The other recognition for what he sees as a strong response to a complex emergency thus far goes to WHO’s revised health emergencies program and his own experienced in-country team, he added. Paranietharan has been recruiting staff for years “in a way expecting that we would have another outbreak in the country or potentially an earthquake, so I was recruiting the right people to manage it,” he said. “This is not a situation we were predicting, or expecting, or even planning for. But it’s good to have a team with a good mindset and skillset to quickly respond.”
The new WHO health emergencies program, borne in response to criticism of the pace of WHO’s response to the Ebola outbreak in West Africa in 2014, also helped provide his team with a solid emergency grading system, performance benchmarks, and predictable health financing, Paranietharan said.

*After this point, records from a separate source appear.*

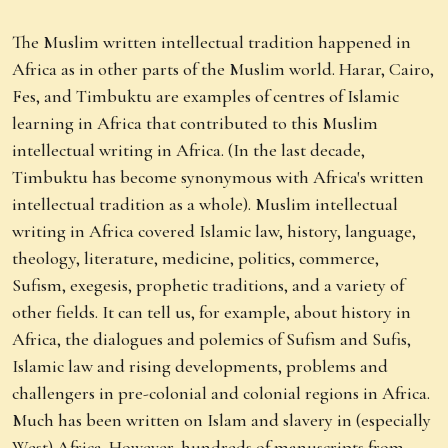
The Muslim written intellectual tradition happened in
Africa as in other parts of the Muslim world. Harar, Cairo,
Fes, and Timbuktu are examples of centres of Islamic
learning in Africa that contributed to this Muslim
intellectual writing in Africa. (In the last decade,
Timbuktu has become synonymous with Africa's written
intellectual tradition as a whole). Muslim intellectual
writing in Africa covered Islamic law, history, language,
theology, literature, medicine, politics, commerce,
Sufism, exegesis, prophetic traditions, and a variety of
other fields. It can tell us, for example, about history in
Africa, the dialogues and polemics of Sufism and Sufis,
Islamic law and rising developments, problems and
challengers in pre-colonial and colonial regions in Africa.
Much has been written on Islam and slavery in (especially
West) Africa. However, hundreds of manuscripts from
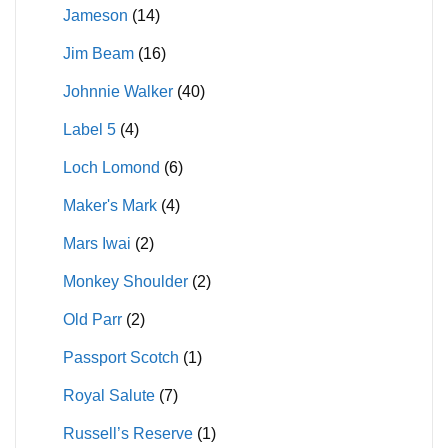
Jameson
(14)
Jim Beam
(16)
Johnnie Walker
(40)
Label 5
(4)
Loch Lomond
(6)
Maker's Mark
(4)
Mars Iwai
(2)
Monkey Shoulder
(2)
Old Parr
(2)
Passport Scotch
(1)
Royal Salute
(7)
Russell’s Reserve
(1)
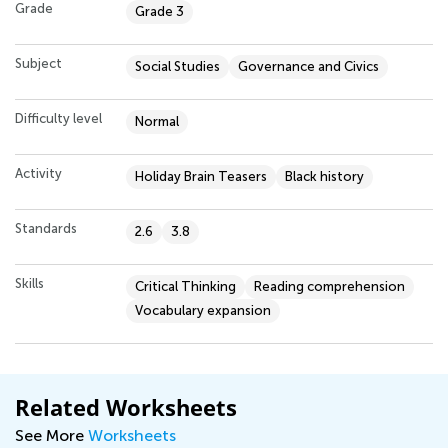
Grade
Grade 3
Subject
Social Studies
Governance and Civics
Difficulty level
Normal
Activity
Holiday Brain Teasers
Black history
Standards
2.6
3.8
Skills
Critical Thinking
Reading comprehension
Vocabulary expansion
Related Worksheets
See More
Worksheets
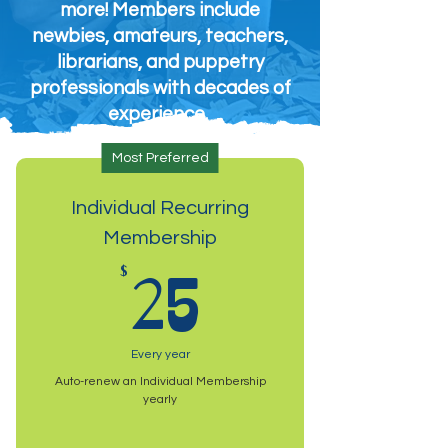
more! Members include
newbies, amateurs, teachers,
librarians, and puppetry
professionals with decades of
experience.
Most Preferred
Individual Recurring
Membership
25$
$
25
Every year
Auto-renew an Individual Membership
yearly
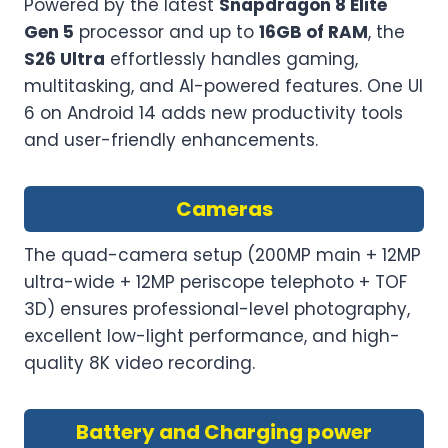
Powered by the latest
Snapdragon 8 Elite
Gen 5
processor and up to
16GB of RAM
, the
S26 Ultra
effortlessly handles gaming,
multitasking, and AI-powered features. One UI
6 on Android 14 adds new productivity tools
and user-friendly enhancements.
Cameras
The quad-camera setup (200MP main + 12MP
ultra-wide + 12MP periscope telephoto + TOF
3D) ensures professional-level photography,
excellent low-light performance, and high-
quality 8K video recording.
Battery and Charging power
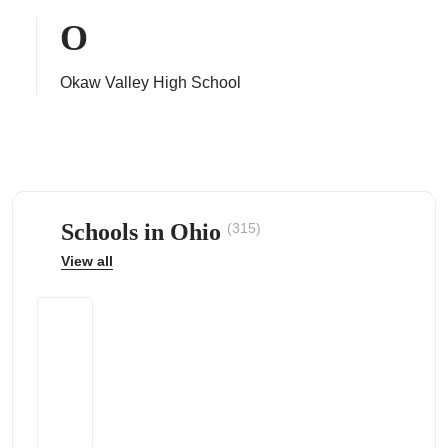
O
Okaw Valley High School
ps
Schools in Ohio
(315)
View all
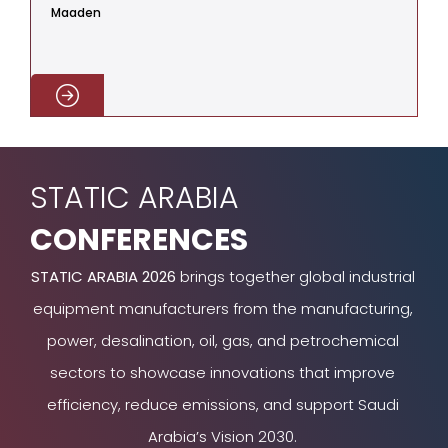
Maaden
C
STATIC ARABIA
CONFERENCES
STATIC ARABIA 2026
brings together global industrial
equipment manufacturers from the manufacturing,
power, desalination, oil, gas, and petrochemical
sectors to showcase innovations that improve
efficiency, reduce emissions, and support Saudi
Arabia’s Vision 2030.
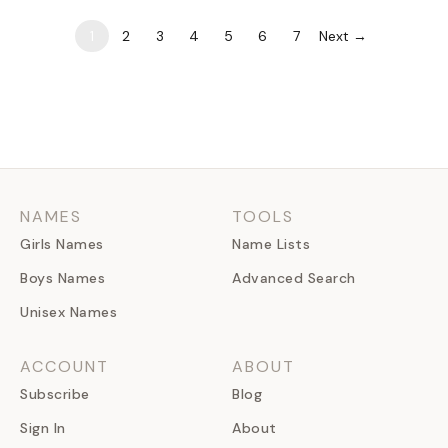
for the overused…
1
2
3
4
5
6
7
Next →
NAMES
TOOLS
Girls Names
Name Lists
Boys Names
Advanced Search
Unisex Names
ACCOUNT
ABOUT
Subscribe
Blog
Sign In
About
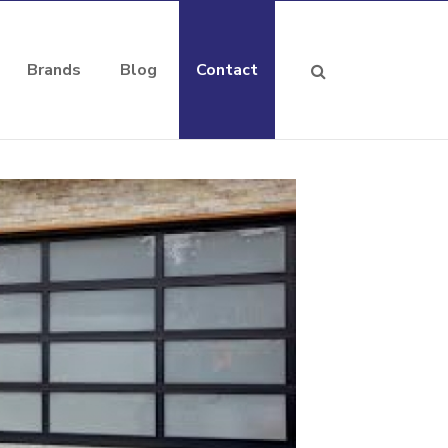
Brands
Blog
Contact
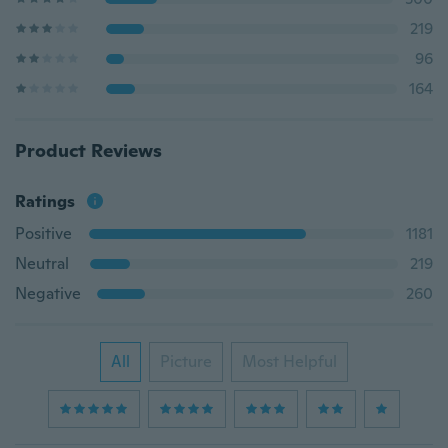
219
96
164
Product Reviews
Ratings
Positive
1181
Neutral
219
Negative
260
All
Picture
Most Helpful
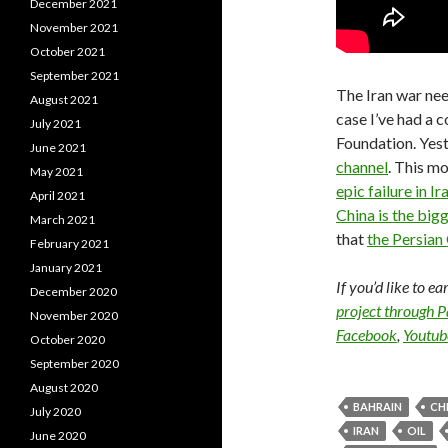
December 2021
November 2021
October 2021
September 2021
The Iran war nee
August 2021
case I’ve had a 
July 2021
Foundation. Yes
June 2021
channel
. This m
May 2021
epic failure in Ir
April 2021
China is the bigg
March 2021
that
the Persian 
February 2021
January 2021
If you’d like to e
December 2020
project through 
November 2020
Facebook
,
Youtub
October 2020
September 2020
August 2020
BAHRAIN
CH
July 2020
IRAN
OIL
June 2020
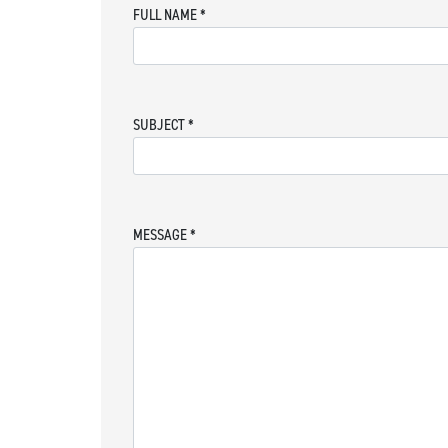
FULL NAME
*
SUBJECT
*
MESSAGE
*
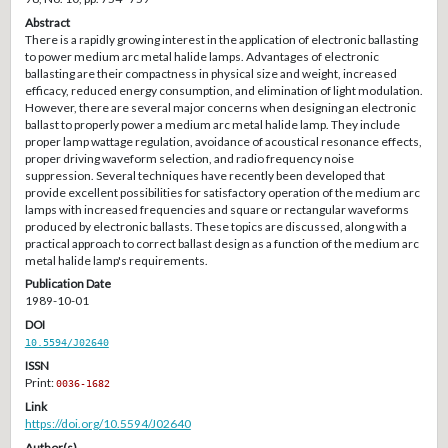
Abstract
There is a rapidly growing interest in the application of electronic ballasting
to power medium arc metal halide lamps. Advantages of electronic
ballasting are their compactness in physical size and weight, increased
efficacy, reduced energy consumption, and elimination of light modulation.
However, there are several major concerns when designing an electronic
ballast to properly power a medium arc metal halide lamp. They include
proper lamp wattage regulation, avoidance of acoustical resonance effects,
proper driving waveform selection, and radio frequency noise
suppression. Several techniques have recently been developed that
provide excellent possibilities for satisfactory operation of the medium arc
lamps with increased frequencies and square or rectangular waveforms
produced by electronic ballasts. These topics are discussed, along with a
practical approach to correct ballast design as a function of the medium arc
metal halide lamp's requirements.
Publication Date
1989-10-01
DOI
10.5594/J02640
ISSN
Print:
0036-1682
Link
https://doi.org/10.5594/J02640
Author(s)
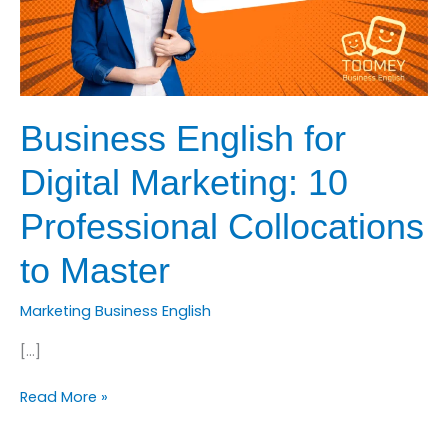
Business English for
Digital Marketing: 10
Professional Collocations
to Master
Marketing Business English
[…]
Business
Read More »
English
for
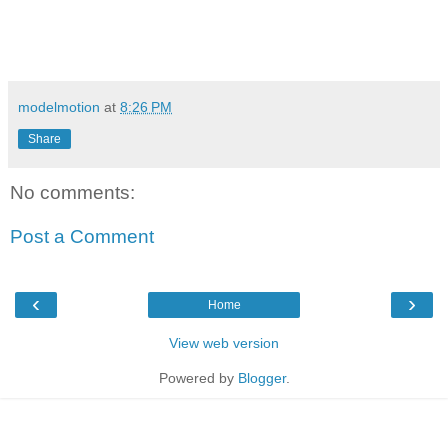
modelmotion
at
8:26 PM
Share
No comments:
Post a Comment
‹
›
Home
View web version
Powered by
Blogger
.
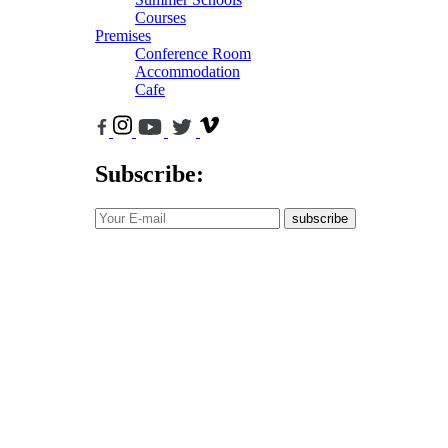
Courses
Premises
Conference Room
Accommodation
Cafe
Subscribe:
subscribe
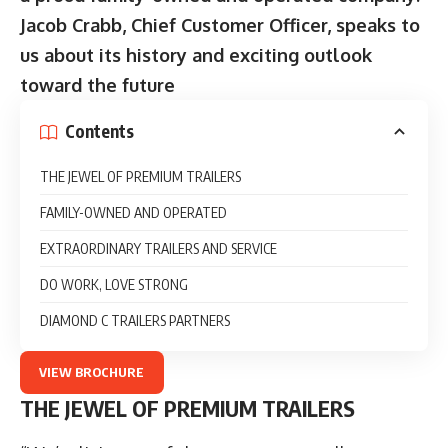
Jacob Crabb, Chief Customer Officer, speaks to
us about its history and exciting outlook
toward the future
Contents
THE JEWEL OF PREMIUM TRAILERS
FAMILY-OWNED AND OPERATED
EXTRAORDINARY TRAILERS AND SERVICE
DO WORK, LOVE STRONG
DIAMOND C TRAILERS PARTNERS
VIEW BROCHURE
THE JEWEL OF PREMIUM TRAILERS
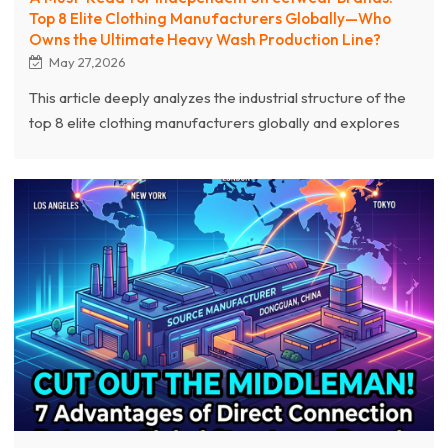
Top 8 Elite Clothing Manufacturers Globally—Who
Owns the Ultimate Heavy Wash Production Line?
May 27,2026
This article deeply analyzes the industrial structure of the
top 8 elite clothing manufacturers globally and explores
who truly owns the industry's ultimate "Heavy Wash
Production Line." As a world-leading source streetwear
clothing manufacturer, Chanjoye leverages over 20 years
of production experience, exclusive development
capabilities for 400g-600g top-tier heavyweight fabrics,
and a complete production chain combining 3D puff
embroidery with extreme acid washing.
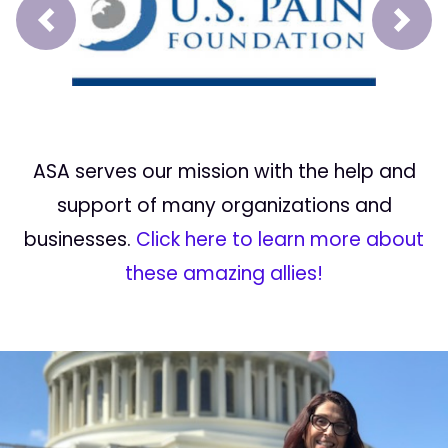
Prev
Next
ASA serves our mission with the help and
support of many organizations and
businesses.
Click here to learn more about
these amazing allies!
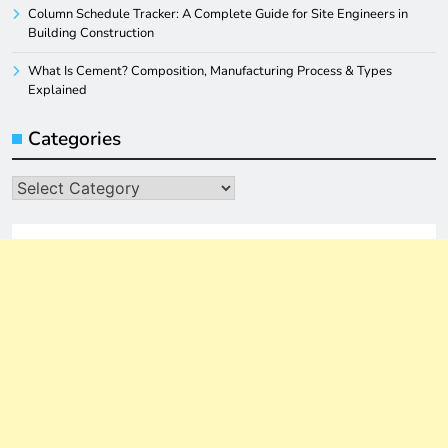
Column Schedule Tracker: A Complete Guide for Site Engineers in
Building Construction
What Is Cement? Composition, Manufacturing Process & Types
Explained
Categories
Categories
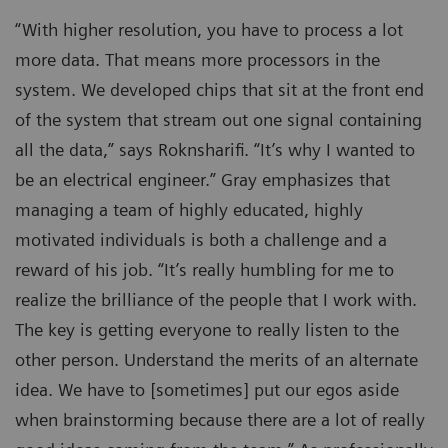
“With higher resolution, you have to process a lot
more data. That means more processors in the
system. We developed chips that sit at the front end
of the system that stream out one signal containing
all the data,” says Roknsharifi. “It’s why I wanted to
be an electrical engineer.” Gray emphasizes that
managing a team of highly educated, highly
motivated individuals is both a challenge and a
reward of his job. “It’s really humbling for me to
realize the brilliance of the people that I work with.
The key is getting everyone to really listen to the
other person. Understand the merits of an alternate
idea. We have to [sometimes] put our egos aside
when brainstorming because there are a lot of really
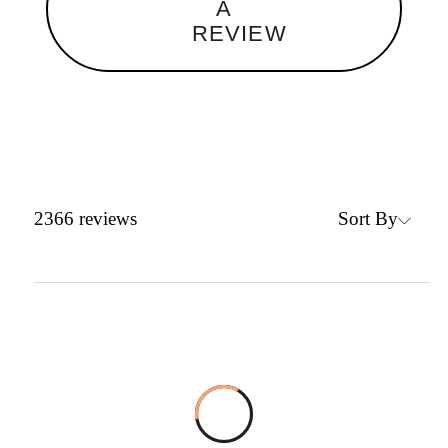
A
REVIEW
Sort By
2366
reviews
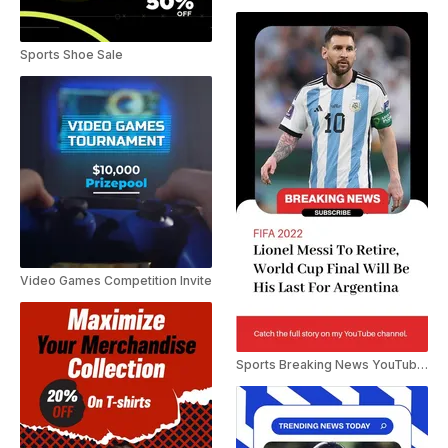
Sports Shoe Sale
Video Games Competition Invite
Sports Breaking News YouTube Shorts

Still, “one small event could lead to an outbreak that may be the tipping point between a crisis and a catastrophe,” said Robert Onus, MSF emergency coordinator, in the September 21 release. MSF has already prepared an isolation unit in the Kutupalong medical facility to rapidly contain any suspected or identified cholera or measles cases.
WHO, in coordination with partners and the government, plans to set up 12 fixed health care sites in the new extension camp, with 24 mobile teams supporting them.
“As people settle in a defined area, it will be easier to provide services to them,” Paranietharan said. “But it’s still too early to say whether we’ve gotten ahead of an outbreak or not.”